(Stored records)
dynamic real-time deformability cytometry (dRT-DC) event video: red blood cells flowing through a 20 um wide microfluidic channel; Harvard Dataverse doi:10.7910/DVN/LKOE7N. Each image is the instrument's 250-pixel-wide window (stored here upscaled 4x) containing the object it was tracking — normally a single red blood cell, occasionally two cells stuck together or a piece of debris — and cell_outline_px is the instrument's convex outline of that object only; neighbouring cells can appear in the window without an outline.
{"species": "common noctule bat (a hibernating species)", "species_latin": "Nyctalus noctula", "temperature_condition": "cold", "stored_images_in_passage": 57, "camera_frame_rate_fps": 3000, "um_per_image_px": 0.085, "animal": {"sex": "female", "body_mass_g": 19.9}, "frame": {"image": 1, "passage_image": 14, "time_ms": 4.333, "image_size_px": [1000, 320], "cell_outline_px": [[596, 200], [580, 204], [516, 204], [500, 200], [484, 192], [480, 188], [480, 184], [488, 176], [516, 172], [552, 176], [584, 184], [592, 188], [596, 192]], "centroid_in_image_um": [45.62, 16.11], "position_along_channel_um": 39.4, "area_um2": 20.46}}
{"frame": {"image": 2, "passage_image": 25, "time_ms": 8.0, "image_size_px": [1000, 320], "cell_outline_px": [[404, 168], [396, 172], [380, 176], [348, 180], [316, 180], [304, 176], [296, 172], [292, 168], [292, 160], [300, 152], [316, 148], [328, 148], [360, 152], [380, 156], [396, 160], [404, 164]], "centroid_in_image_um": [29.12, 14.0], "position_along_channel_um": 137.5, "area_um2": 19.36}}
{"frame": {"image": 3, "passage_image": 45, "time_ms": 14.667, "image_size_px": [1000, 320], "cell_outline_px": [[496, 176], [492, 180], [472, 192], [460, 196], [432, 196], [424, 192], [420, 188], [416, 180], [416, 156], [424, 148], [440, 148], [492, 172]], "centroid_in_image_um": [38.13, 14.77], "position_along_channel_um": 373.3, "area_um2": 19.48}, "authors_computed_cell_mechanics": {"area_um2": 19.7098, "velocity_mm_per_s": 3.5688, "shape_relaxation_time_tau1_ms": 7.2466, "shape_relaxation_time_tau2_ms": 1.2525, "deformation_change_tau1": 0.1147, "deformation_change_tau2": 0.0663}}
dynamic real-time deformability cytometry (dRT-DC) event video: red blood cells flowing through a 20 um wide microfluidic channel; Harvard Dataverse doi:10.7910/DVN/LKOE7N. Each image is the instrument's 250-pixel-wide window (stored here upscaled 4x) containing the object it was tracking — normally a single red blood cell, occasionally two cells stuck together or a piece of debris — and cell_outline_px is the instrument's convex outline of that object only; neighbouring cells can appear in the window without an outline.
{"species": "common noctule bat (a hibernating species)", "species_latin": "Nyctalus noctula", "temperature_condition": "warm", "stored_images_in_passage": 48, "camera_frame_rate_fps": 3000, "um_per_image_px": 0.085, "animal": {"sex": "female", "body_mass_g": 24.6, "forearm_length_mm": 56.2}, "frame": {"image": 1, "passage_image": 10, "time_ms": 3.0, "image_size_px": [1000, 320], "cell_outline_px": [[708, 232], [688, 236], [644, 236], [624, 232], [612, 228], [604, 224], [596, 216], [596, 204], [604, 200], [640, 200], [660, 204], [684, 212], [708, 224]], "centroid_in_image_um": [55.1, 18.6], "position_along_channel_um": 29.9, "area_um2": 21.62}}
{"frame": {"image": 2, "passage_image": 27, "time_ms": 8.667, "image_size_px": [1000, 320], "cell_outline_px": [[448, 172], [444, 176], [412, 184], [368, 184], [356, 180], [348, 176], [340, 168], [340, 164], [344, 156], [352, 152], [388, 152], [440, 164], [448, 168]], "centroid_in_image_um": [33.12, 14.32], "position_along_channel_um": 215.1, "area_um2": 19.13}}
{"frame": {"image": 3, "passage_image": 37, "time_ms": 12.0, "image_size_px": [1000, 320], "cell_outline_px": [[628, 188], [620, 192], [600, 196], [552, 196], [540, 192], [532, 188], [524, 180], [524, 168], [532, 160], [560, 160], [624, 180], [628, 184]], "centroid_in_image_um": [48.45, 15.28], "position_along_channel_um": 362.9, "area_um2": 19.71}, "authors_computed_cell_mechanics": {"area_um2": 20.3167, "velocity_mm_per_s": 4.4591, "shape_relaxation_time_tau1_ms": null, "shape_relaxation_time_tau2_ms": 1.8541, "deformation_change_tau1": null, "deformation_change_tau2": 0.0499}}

> **Written problem**
Restate the whole of the material exactly.

> **Exercise answer**
dynamic real-time deformability cytometry (dRT-DC) event video: red blood cells flowing through a 20 um wide microfluidic channel; Harvard Dataverse doi:10.7910/DVN/LKOE7N. Each image is the instrument's 250-pixel-wide window (stored here upscaled 4x) containing the object it was tracking — normally a single red blood cell, occasionally two cells stuck together or a piece of debris — and cell_outline_px is the instrument's convex outline of that object only; neighbouring cells can appear in the window without an outline.
{"species": "common noctule bat (a hibernating species)", "species_latin": "Nyctalus noctula", "temperature_condition": "cold", "stored_images_in_passage": 57, "camera_frame_rate_fps": 3000, "um_per_image_px": 0.085, "animal": {"sex": "female", "body_mass_g": 19.9}, "frame": {"image": 1, "passage_image": 14, "time_ms": 4.333, "image_size_px": [1000, 320], "cell_outline_px": [[596, 200], [580, 204], [516, 204], [500, 200], [484, 192], [480, 188], [480, 184], [488, 176], [516, 172], [552, 176], [584, 184], [592, 188], [596, 192]], "centroid_in_image_um": [45.62, 16.11], "position_along_channel_um": 39.4, "area_um2": 20.46}}
{"frame": {"image": 2, "passage_image": 25, "time_ms": 8.0, "image_size_px": [1000, 320], "cell_outline_px": [[404, 168], [396, 172], [380, 176], [348, 180], [316, 180], [304, 176], [296, 172], [292, 168], [292, 160], [300, 152], [316, 148], [328, 148], [360, 152], [380, 156], [396, 160], [404, 164]], "centroid_in_image_um": [29.12, 14.0], "position_along_channel_um": 137.5, "area_um2": 19.36}}
{"frame": {"image": 3, "passage_image": 45, "time_ms": 14.667, "image_size_px": [1000, 320], "cell_outline_px": [[496, 176], [492, 180], [472, 192], [460, 196], [432, 196], [424, 192], [420, 188], [416, 180], [416, 156], [424, 148], [440, 148], [492, 172]], "centroid_in_image_um": [38.13, 14.77], "position_along_channel_um": 373.3, "area_um2": 19.48}, "authors_computed_cell_mechanics": {"area_um2": 19.7098, "velocity_mm_per_s": 3.5688, "shape_relaxation_time_tau1_ms": 7.2466, "shape_relaxation_time_tau2_ms": 1.2525, "deformation_change_tau1": 0.1147, "deformation_change_tau2": 0.0663}}
dynamic real-time deformability cytometry (dRT-DC) event video: red blood cells flowing through a 20 um wide microfluidic channel; Harvard Dataverse doi:10.7910/DVN/LKOE7N. Each image is the instrument's 250-pixel-wide window (stored here upscaled 4x) containing the object it was tracking — normally a single red blood cell, occasionally two cells stuck together or a piece of debris — and cell_outline_px is the instrument's convex outline of that object only; neighbouring cells can appear in the window without an outline.
{"species": "common noctule bat (a hibernating species)", "species_latin": "Nyctalus noctula", "temperature_condition": "warm", "stored_images_in_passage": 48, "camera_frame_rate_fps": 3000, "um_per_image_px": 0.085, "animal": {"sex": "female", "body_mass_g": 24.6, "forearm_length_mm": 56.2}, "frame": {"image": 1, "passage_image": 10, "time_ms": 3.0, "image_size_px": [1000, 320], "cell_outline_px": [[708, 232], [688, 236], [644, 236], [624, 232], [612, 228], [604, 224], [596, 216], [596, 204], [604, 200], [640, 200], [660, 204], [684, 212], [708, 224]], "centroid_in_image_um": [55.1, 18.6], "position_along_channel_um": 29.9, "area_um2": 21.62}}
{"frame": {"image": 2, "passage_image": 27, "time_ms": 8.667, "image_size_px": [1000, 320], "cell_outline_px": [[448, 172], [444, 176], [412, 184], [368, 184], [356, 180], [348, 176], [340, 168], [340, 164], [344, 156], [352, 152], [388, 152], [440, 164], [448, 168]], "centroid_in_image_um": [33.12, 14.32], "position_along_channel_um": 215.1, "area_um2": 19.13}}
{"frame": {"image": 3, "passage_image": 37, "time_ms": 12.0, "image_size_px": [1000, 320], "cell_outline_px": [[628, 188], [620, 192], [600, 196], [552, 196], [540, 192], [532, 188], [524, 180], [524, 168], [532, 160], [560, 160], [624, 180], [628, 184]], "centroid_in_image_um": [48.45, 15.28], "position_along_channel_um": 362.9, "area_um2": 19.71}, "authors_computed_cell_mechanics": {"area_um2": 20.3167, "velocity_mm_per_s": 4.4591, "shape_relaxation_time_tau1_ms": null, "shape_relaxation_time_tau2_ms": 1.8541, "deformation_change_tau1": null, "deformation_change_tau2": 0.0499}}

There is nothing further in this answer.